The term “Castling” is frequently heard in chess. Castling is said to be one of the most important rules in chess. Castling is done with the King and Rook. Because of these reasons rooks are also known as Castles. Just as it is important to know about the king, it is also essential to know about the rook.
Initially, rooks are located in the corners of the chessboard; More technically, in both “a” and “h” files. Since rooks are also considered to be major pieces, they stay behind the pawns and it cannot be used as an opening piece due to the above reason. As the battle is toughly happening at the center of the chessboard, the rook must move to the center of the board.
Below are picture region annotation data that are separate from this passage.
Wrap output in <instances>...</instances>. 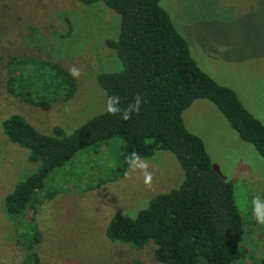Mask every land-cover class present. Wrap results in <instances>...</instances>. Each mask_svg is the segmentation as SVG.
<instances>
[{
  "label": "rangeland",
  "instance_id": "rangeland-1",
  "mask_svg": "<svg viewBox=\"0 0 264 264\" xmlns=\"http://www.w3.org/2000/svg\"><path fill=\"white\" fill-rule=\"evenodd\" d=\"M160 6L187 41L198 67L235 91L264 124V0H162ZM118 27L119 17L101 2L84 6L77 0H0V264H23L29 253L28 244L17 237L29 226L6 215L4 199L38 168L27 161V151L4 136L1 122L18 114L43 133L60 125L69 135L101 112L107 97L93 80L98 72L119 69L105 44L117 36ZM20 55L54 61L68 72L73 65L81 69L73 99L35 107L9 96L3 65ZM183 122L202 139L213 170L233 185L246 231L239 263L260 264L264 226L256 223L251 200L264 199V160L206 100L194 101L183 112ZM120 146L114 138L82 150L45 179L42 195L48 197L39 199L32 223L39 235L34 251L40 264H160L152 243L136 250L109 241L105 229L112 218L136 216L141 210L134 213L133 208L177 188L183 171L173 155L157 151L147 159L154 174L150 188L139 171L126 178L129 169L97 185V170L99 177L107 176L105 170L113 169ZM237 200L246 205L245 211Z\"/></svg>",
  "mask_w": 264,
  "mask_h": 264
},
{
  "label": "trees",
  "instance_id": "trees-1",
  "mask_svg": "<svg viewBox=\"0 0 264 264\" xmlns=\"http://www.w3.org/2000/svg\"><path fill=\"white\" fill-rule=\"evenodd\" d=\"M77 1L84 6L101 2L119 17L117 36L105 44L120 66L95 75L98 92L119 96L121 107L138 94L146 102L130 121L108 114L106 103L102 104L101 112L69 135L60 125L43 133L18 114L1 122L4 136L27 151L28 162L38 164L36 172L17 183L4 199L6 215L18 225L29 226V231L17 233L18 240L28 244L23 264H40L34 251L39 235L32 223L39 199L48 197L42 195L45 179L82 150L114 138L121 142L114 170H105V177H99L101 170H97V185L120 178L129 169L127 157L133 151L146 159L157 151L173 155L183 180L177 188L153 197L148 209L135 219L112 218L105 237L136 250L152 243L153 257L160 264H240L246 231L233 185L213 170L202 139L186 129L183 112L196 100L208 101L263 160L264 124L246 109L235 91L198 67L187 41L160 6L162 0ZM3 66L6 93L22 103L43 107L67 103L76 94V78L54 61L20 55L8 58ZM259 261L264 264V254Z\"/></svg>",
  "mask_w": 264,
  "mask_h": 264
},
{
  "label": "clouds",
  "instance_id": "clouds-1",
  "mask_svg": "<svg viewBox=\"0 0 264 264\" xmlns=\"http://www.w3.org/2000/svg\"><path fill=\"white\" fill-rule=\"evenodd\" d=\"M70 76L73 78L78 79L82 72L81 69L73 65L69 70ZM146 101L141 98L138 94L134 97L132 103L127 105L126 107H121V100L119 96H108L106 100L105 111L110 115H119L121 120L123 121H130L133 117V114H139L141 106ZM127 163L129 165V172L125 173L126 178H131L130 173L139 171L143 176V182L149 188L152 186L153 182V172L149 171L150 164L146 158H142L138 152H131L127 157ZM237 205L240 210L245 211L246 205L242 204L239 200H237ZM149 205L147 202H142L140 206L141 211H146ZM251 208H252V215L255 218L257 224L264 226V199L260 196H254L251 200ZM135 219L136 217H131Z\"/></svg>",
  "mask_w": 264,
  "mask_h": 264
}]
</instances>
While considering these position changes it is important to get familiar with the moves of the rook.
How does the Rook Move in Chess?
The rook moves along the ranks and the files as long as it is not getting blocked by any piece. The rook can make moves in a backward direction as well but, the rook can never jump over another piece except for the special case of castling.
How does the Rook Involve in Castling?
In the phenomenon of castling, the king has the advantage of ensuring his safety and the rook is being able to approach the center of the board. Apart from that, castling allows both the king and rook to move at the same time and allows the rook to jump over the king. Anyhow, castling should be done under several conditions.
Capturing a Piece with the Rook
Since the rook is considered a major piece in the game, it can capture any piece on the board which is in its moving direction. Once the rook captured a piece, it has to stop at that position which the enemy piece was. But unfortunately, the rook cannot capture pieces at the very beginning because it cannot start its moves until its path becomes clear.
The Special Performance of the Rook
Rook is a very talented piece in terms of checking. From the opening player’s vision, once when the rook reaches the 7th rank it can make huge damage to the unmoved pieces of the opponent that are in that rank. Finally, if the rook reaches the bottom rank of the opponent the king is trapped and checked; the king cannot make any escape moves within that row. The only survival for the king of the opponent is to call his troops to block the attack.
On the other hand, the rook holds a value-added move which is known as “Rook Lift”. What happens in rook lifting is, the pawn in front of the rook moves two squares first as the initial move of the pawn and then the rook is welcomed by the 3rd rank. This makes a better safety to the rook while allowing him to perform a better strategy within the game. This move gives an extra super chance to attack the opponent.